He may be right. In fact, I hope he is. But I think this is precisely the reason starting in a new place for a postdoc is doubly hard.
I remember arriving in La Paz the first time. It was the 15th of July, the day before La Paz celebrates their rebellion from the Spanish (not independence, mind you). The streets were empty. I knew no one. I felt lonely. I thought that I would never feel totally comfortable, never quite safe, never out of scrutiny as a gringa. I thought I would never speak Spanish well. I would never understand the bus system. I’d never go out at night alone. I’m not sure if I really believed that or just felt it (probably somewhere in the middle). I didn’t ever take a taxi alone. I would practice what to say before walking into a store or meeting someone new. I took my default research assistant everywhere. I felt like a foreigner.

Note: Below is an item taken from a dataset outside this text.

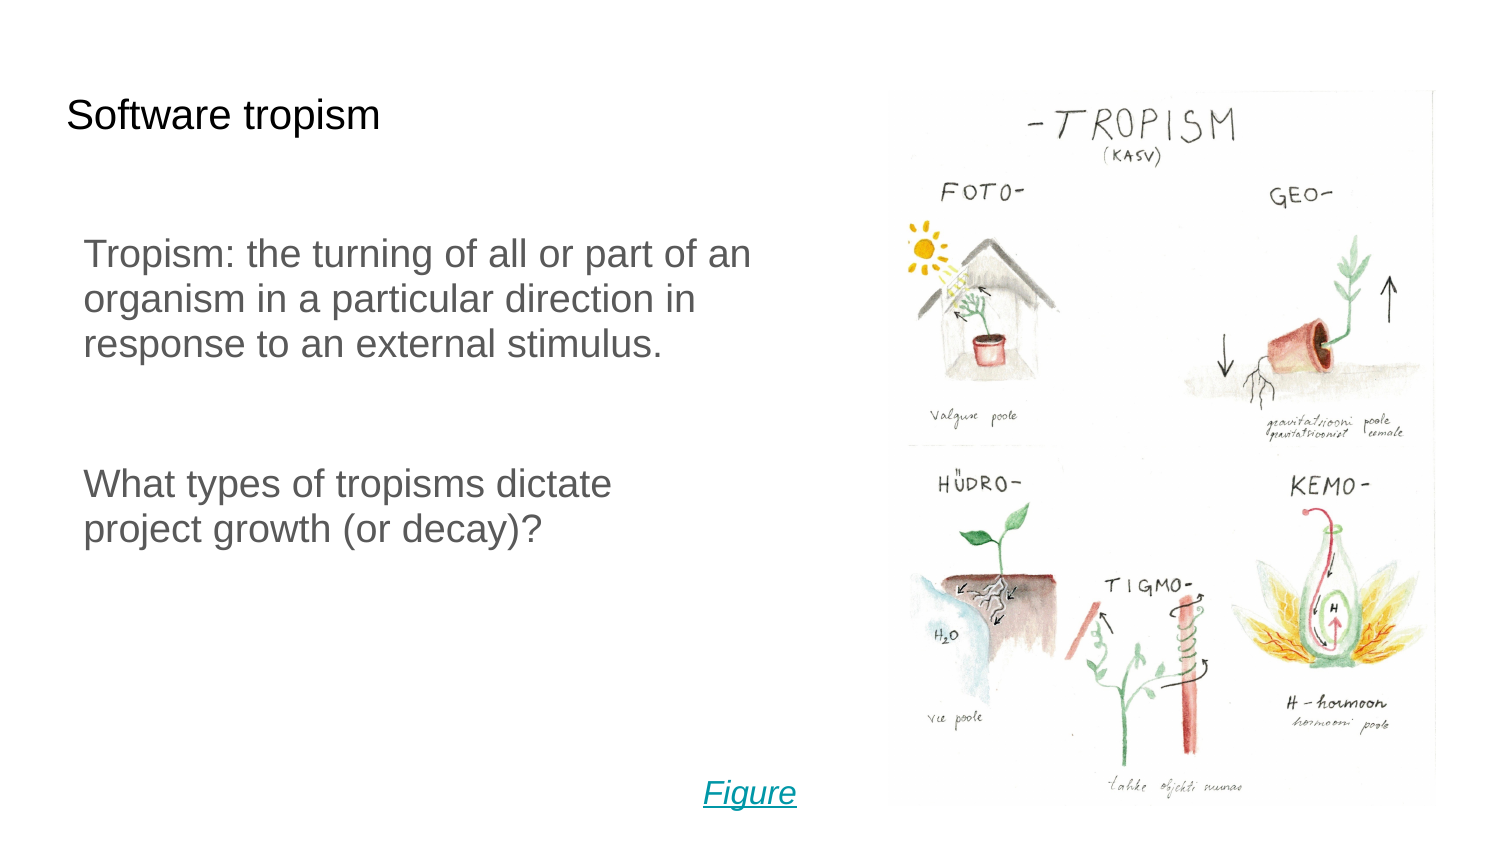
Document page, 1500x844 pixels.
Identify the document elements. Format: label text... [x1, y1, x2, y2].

But my point is not to wax poetic about how much I love Paceños. My point is, I think this makes starting over even harder. When I got to La Paz, I thought, “ok, this is just how it is to be foreign.” But now I know how good it can get. That you don’t always feel like you’re on the outside. That sometimes, you really do feel more like one of them, than those annoying gringoes that just asked directions to the English Pub. And so, I aspire to more now. This is not just a city where I’m doing fieldwork. It is a city where I live. It’s a city where I will do lots of hard work. But it’s also a city where I will have fun. Where I will grow, talk, and watch movies, and eat food, and laugh and cry, and think, and sometimes not think.
So, to be in this initial phase is doubly hard. It is hard, just as any new beginning is, because I am trying to meet people, and develop a routine, and get to know the landscape, and quell fears. But it is also hard because I have higher expectations than ever before. I don’t just want to be here. I want to live here.